SQLite Forum

sqlite-utils transform - command-line tool implementing the advanced ALTER TABLE pattern
Login

sqlite-utils transform - command-line tool implementing the advanced ALTER TABLE pattern

(1.1) By Simon Willison (simonw) on 2020-09-23 03:04:59 edited from 1.0 [source]

The SQLite ALTER TABLE documentation describes a pattern for running advanced alter table operations (dropping columns, changing column types etc). The recommendation is to create a new table with the desired shape, copy the data across from the old table, then drop the old table and rename the new one to replace it.

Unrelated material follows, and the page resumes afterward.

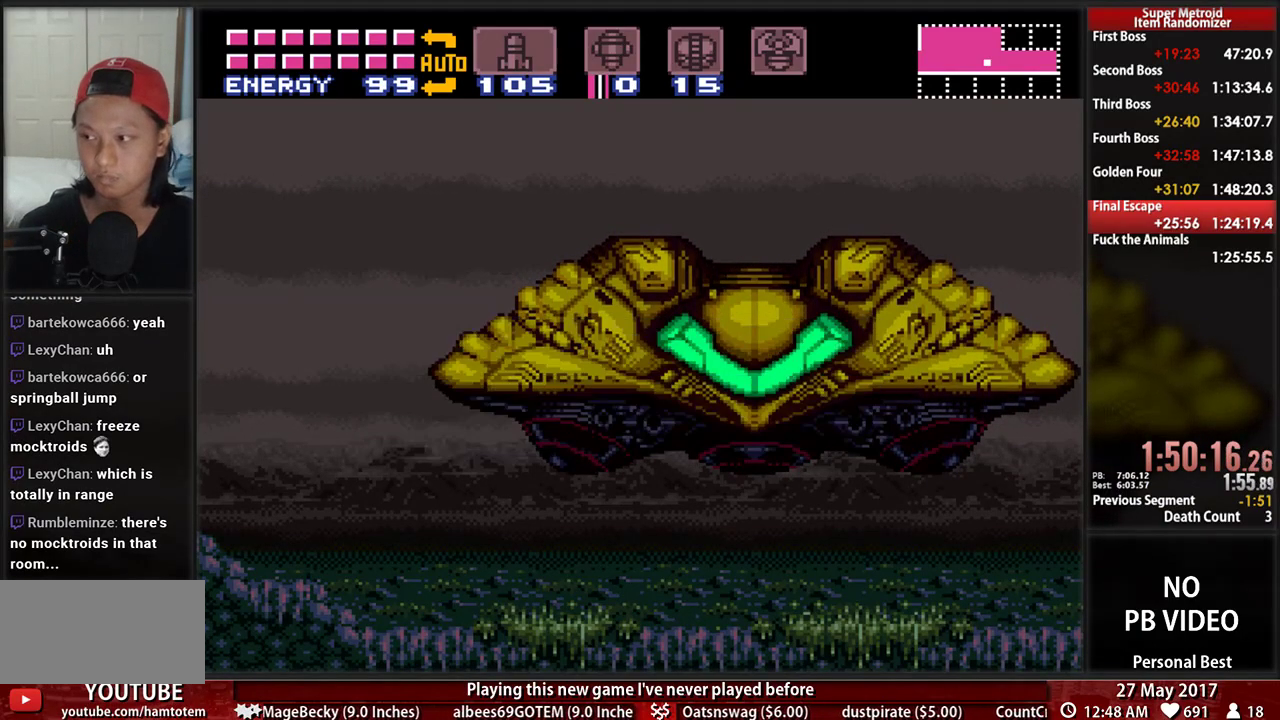
{"buttons": [], "events": [[17, "A", "up"]]}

Today I added support for this pattern to my sqlite-utils package, which now offers this capability as both a command-line utility and a Python library method.

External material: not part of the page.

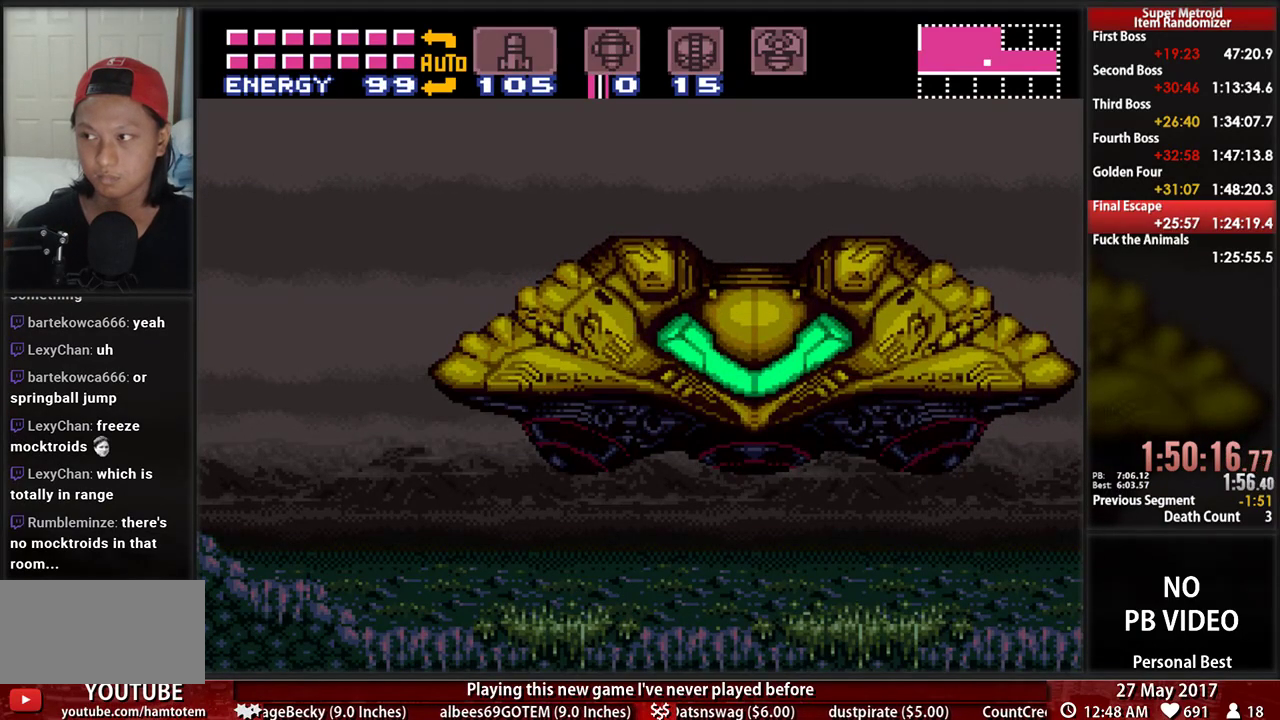
{"buttons": [], "events": []}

Here's an example of the command-line utility in action:

% wget https://latest.datasette.io/fixtures.db
% sqlite3 fixtures.db '.schema roadside_attractions'
CREATE TABLE roadside_attractions (
    pk integer primary key,
    name text,
    address text,
    latitude real,
    longitude real
);
% sqlite-utils transform fixtures.db roadside_attractions \
    --rename pk id \
    --default name Untitled \
    --drop address
% sqlite3 fixtures.db '.schema roadside_attractions'       
CREATE TABLE IF NOT EXISTS "roadside_attractions" (
   [id] INTEGER PRIMARY KEY,
   [name] TEXT DEFAULT 'Untitled',
   [latitude] FLOAT,
   [longitude] FLOAT
);
You can use the --sql command to output the SQL that would be executed, which is useful for understanding how it works:
% sqlite-utils transform fixtures.db roadside_attractions \
    --rename pk id \
    --default name Untitled \
    --drop address \
    --sql
CREATE TABLE [roadside_attractions_new_d98d349ab698] (
   [id] INTEGER PRIMARY KEY,
   [name] TEXT DEFAULT 'Untitled',
   [latitude] FLOAT,
   [longitude] FLOAT
);
INSERT INTO [roadside_attractions_new_d98d349ab698] ([id], [name], [latitude], [longitude])
   SELECT [pk], [name], [latitude], [longitude] FROM [roadside_attractions];
DROP TABLE [roadside_attractions];
ALTER TABLE [roadside_attractions_new_d98d349ab698] RENAME TO [roadside_attractions];

Here's how to do the same thing using the Python library:

import sqlite_utils

db = sqlite_utils.Database("fixtures.db")
db["roadside_attractions"].transform(
  rename={"pk": "id"},
  defaults={"name": "Untitled"},
  drop={"address"}
)

Take a look at the documentation for the CLI tool and for the Python method for more details.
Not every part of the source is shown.